Being boring, not being able to relax without it, having difficulty speaking to people on a night out, FOMO (Fear Of Missing Out). NONE of it came true!


  1. How did the people around you react when you decided to stop drinking?


I was literally on my own and was very isolated, as we had been placed in a hostel in a city I didn’t know, but eventually when I saw people I used to know people weren’t really surprised. But they hadn’t really known the extent of my addiction either.


  1. What surprised you the most about sobriety — good or bad?


That I’m much more confident without it, that I’m actually quite a creative person, that I have so much potential. The bad is how much it is in your face on TV, adverts, etc, knowing now what I know about the effects of alcohol and the body etc. It makes me angry that it’s still so readily available.


  1. What’s been the most helpful thing in staying sober (tool, mindset, habit, or support)?


Quit lit, podcasts, meditation, exercise, rest, therapy and self compassion.
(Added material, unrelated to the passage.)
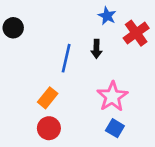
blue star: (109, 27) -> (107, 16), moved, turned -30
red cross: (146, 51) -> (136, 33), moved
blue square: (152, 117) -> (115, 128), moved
  1. Have your social life and relationships changed since becoming alcohol-free? If so, how?


As I have had to start again in a new town, all the people I know have only ever known me alcohol free, so it’s very easy. My friends back in the UK don’t have a problem with it as they know it’s so important to me.


  1. What does self-care look like for you now that you’re not drinking?


Hot baths, exercise, long walks in nature, breath work, and being vulnerable and expressing my feelings so I don’t bottle them up like before.


  1. If you could go back and speak to yourself in those early days, what would you say?


It will get better, rest and look after yourself. This is the best thing you are going to do for yourself and your children and you will never, ever, regret it.


  1. What’s one thing you want other women to know about life without alcohol?


That it is so freeing to take this thing out that takes so much. You will feel liberated and light and start to remember that life is an adventure and anything is possible!